Tuva declared 26 June 2020 as a republic-wide day of mourning following Kamby Lama's death. Tuvan flags were lowered to half staff and public recreational activities not already cancelled by the COVID-19 pandemic were called off for the day. A small funeral, with limited attendance due to the pandemic, was held in Kyzyl. Kamby Lama Jampel Lodoy was buried in his native Dzun-Khemchiksky District on 26 June 2020.

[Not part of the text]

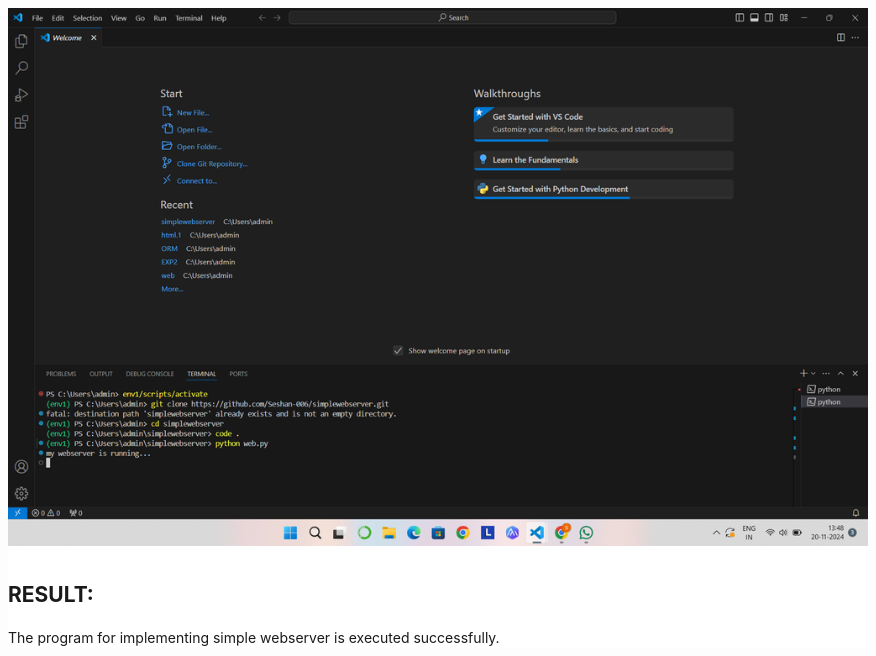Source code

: ![alt text](<Screenshot (10).png>)
## RESULT:
The program for implementing simple webserver is executed successfully.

In response to Kamby Lama Jampel Lodoy's death and the worsening COVID-19 pandemic in Tuva, the Tuvan government immediately suspended the Kyzyl city public transportation system on 23 June 2020. Tuva's Head of Government Sholban Kara-ool appealed to residents to take the pandemic seriously, noting that Jampel Lodoy was just 44 years old, "I once more want to remind our youth that this illness could be lethal for anyone. We see that this disease can be dangerous for anyone, even for young people." Tuva had more than 3,700 positive COVID-19 cases by late June 2020 and at least 39 deaths, including the Kamby Lama.

Following Jampel Lodoy's death, it was announced that Omak Bashky would temporarily assume the role of acting leader of Tuva's community Buddhist community until a new Kamby Lama is chosen. The 9th Kamby Lama, Gelek Natsyk-Dorju, was selected on 5 October 2020.